А все началось в далеком 1974 году, когда Валерий Романович, будучи студентом ГИТИСа, к тому времени уже получивший образование педагога и филолога, создал группу «Голуби» из таких своеобразных «оторв-беспризорников». Туда входили Сергей Белякович (младший брат основателя), Виктор Авилов и другие ребята, очень любившие в те годы портвейн. Параллельно у Валерия Романовича была группа пионэров, куда входили Олег Задорин, Галя Галкина, Слава Гришичкин, Тамара Кудряшова и другие. И в 1977 году эти две группы объединились, появился Театр-студия на Юго-Западе. Сейчас мы будем открывать уже 49-й сезон.
Я в этом театре служу с 1992 года, в этом году закрыл для себя 33-й сезон. Стою у его руля, страшно сказать, уже четырнадцать лет.
– А какую роль в вашей собственной судьбе сыграл мастер?

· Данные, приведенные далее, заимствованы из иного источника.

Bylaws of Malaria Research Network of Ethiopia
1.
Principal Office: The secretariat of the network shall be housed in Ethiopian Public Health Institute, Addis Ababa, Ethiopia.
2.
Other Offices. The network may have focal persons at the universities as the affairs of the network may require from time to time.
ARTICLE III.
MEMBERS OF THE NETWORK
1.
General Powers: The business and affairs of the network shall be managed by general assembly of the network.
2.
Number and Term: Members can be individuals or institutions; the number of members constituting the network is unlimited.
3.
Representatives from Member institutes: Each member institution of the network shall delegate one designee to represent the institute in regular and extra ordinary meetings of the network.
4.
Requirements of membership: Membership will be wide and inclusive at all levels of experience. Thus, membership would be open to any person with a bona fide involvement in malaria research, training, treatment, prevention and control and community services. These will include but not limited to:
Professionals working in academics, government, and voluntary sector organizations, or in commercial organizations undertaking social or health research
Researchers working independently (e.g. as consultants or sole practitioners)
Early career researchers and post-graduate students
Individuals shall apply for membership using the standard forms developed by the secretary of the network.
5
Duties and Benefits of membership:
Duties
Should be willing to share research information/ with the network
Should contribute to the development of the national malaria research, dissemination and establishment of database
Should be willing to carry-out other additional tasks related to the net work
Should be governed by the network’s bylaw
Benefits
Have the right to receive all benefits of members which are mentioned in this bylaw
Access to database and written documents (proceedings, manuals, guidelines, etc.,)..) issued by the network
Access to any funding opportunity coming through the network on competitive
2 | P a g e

Что для вас значило пересечение его судьбы с вашей?
-Ну это даже не пересечение, это две чудесным образом совпавших прямых, вылившихся в общую стратегически-тактическую линию. Я Валерия Романовича считаю своим крестным отцом в профессии, хотя у меня были другие педагоги в Свердловском театральном институте. Но первый и единственный по большому счету театр, в котором я служил, служу и буду служить, надеюсь, – это Театр на Юго- Западе. Спасибо мастеру, который в меня когда-то поверил: я ведь и в Ленком показывался, и к Виктюку…
Но еще в Екатеринбурге на съемках судьба меня свела с Виктором Васильевичем Авиловым, который был актером Театра на Юго-западе, он много рассказывал, и мне показалось, что в этой студии происходят очень интересные вещи. В какой-то момент я набрался наглости, показался Беляковичу, и меня взяли.

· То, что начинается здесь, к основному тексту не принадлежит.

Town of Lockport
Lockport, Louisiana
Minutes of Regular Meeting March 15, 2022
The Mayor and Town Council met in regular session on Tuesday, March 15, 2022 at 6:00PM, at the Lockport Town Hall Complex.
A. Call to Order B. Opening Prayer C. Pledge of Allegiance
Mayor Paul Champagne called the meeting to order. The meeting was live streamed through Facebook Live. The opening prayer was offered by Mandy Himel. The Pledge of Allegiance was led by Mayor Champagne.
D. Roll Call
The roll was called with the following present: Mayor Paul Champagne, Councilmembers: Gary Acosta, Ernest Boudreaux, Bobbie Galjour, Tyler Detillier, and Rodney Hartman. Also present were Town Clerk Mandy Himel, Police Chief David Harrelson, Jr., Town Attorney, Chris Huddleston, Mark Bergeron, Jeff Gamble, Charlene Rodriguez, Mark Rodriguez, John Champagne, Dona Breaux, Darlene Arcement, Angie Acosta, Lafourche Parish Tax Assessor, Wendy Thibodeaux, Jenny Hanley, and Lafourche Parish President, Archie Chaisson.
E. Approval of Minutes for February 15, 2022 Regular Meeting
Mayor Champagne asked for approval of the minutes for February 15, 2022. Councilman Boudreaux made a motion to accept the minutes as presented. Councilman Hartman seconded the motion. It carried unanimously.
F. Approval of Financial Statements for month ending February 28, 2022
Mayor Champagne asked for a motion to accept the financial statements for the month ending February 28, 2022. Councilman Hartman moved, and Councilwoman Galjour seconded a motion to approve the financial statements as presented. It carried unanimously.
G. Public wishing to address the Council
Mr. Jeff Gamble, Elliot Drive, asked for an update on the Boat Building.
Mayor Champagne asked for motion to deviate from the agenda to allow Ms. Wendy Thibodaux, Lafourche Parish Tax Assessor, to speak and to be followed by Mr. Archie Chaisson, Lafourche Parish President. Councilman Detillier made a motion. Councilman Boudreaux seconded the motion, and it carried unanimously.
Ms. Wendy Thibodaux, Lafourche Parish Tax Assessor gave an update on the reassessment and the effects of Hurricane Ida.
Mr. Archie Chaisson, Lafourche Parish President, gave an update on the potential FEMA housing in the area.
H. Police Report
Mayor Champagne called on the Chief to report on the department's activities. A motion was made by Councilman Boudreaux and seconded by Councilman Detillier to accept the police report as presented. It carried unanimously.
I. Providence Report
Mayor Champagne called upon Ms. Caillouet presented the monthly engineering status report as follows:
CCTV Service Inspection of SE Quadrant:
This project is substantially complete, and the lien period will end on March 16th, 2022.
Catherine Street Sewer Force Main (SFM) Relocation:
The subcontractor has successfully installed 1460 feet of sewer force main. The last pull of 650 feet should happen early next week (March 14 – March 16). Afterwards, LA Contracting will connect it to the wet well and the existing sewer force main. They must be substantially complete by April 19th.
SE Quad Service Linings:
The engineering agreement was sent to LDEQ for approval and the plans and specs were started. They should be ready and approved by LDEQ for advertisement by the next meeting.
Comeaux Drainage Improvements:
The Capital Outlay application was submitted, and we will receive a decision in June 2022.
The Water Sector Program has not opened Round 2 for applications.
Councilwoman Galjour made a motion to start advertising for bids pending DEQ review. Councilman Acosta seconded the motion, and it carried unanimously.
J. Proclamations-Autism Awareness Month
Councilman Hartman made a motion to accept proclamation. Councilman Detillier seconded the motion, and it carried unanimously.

– В девяностые годы мне посчастливилось делать интервью с великим режиссером Питером Бруком. И он, отвечая на мой вопрос, как попасть в его международную труппу, сказал, что для этого артист должен обладать «new quality». То есть «новым качеством». Каким главным качеством в когорте знаковых режиссеров XX и XXI столетия обладал режиссер Белякович?
– Валерий Романович виртуозно умел находить артистов, которые обладали уникальным чутьем. Ведь его труппа началась с артистов самодеятельных, с людей, которые никогда не думали о нашей профессии, никогда ей не учились. Вот как суметь в неподготовленных профессионально людей вложить мысли, которые тебе самому не дают покоя? Как заставить этих вчера выпивших бутылку портвейна людей работать грамотно, убедительно, увлекательно? Ведь зрителя нужно увлечь, а потом еще и за собой «тащить», без этого нет искусства.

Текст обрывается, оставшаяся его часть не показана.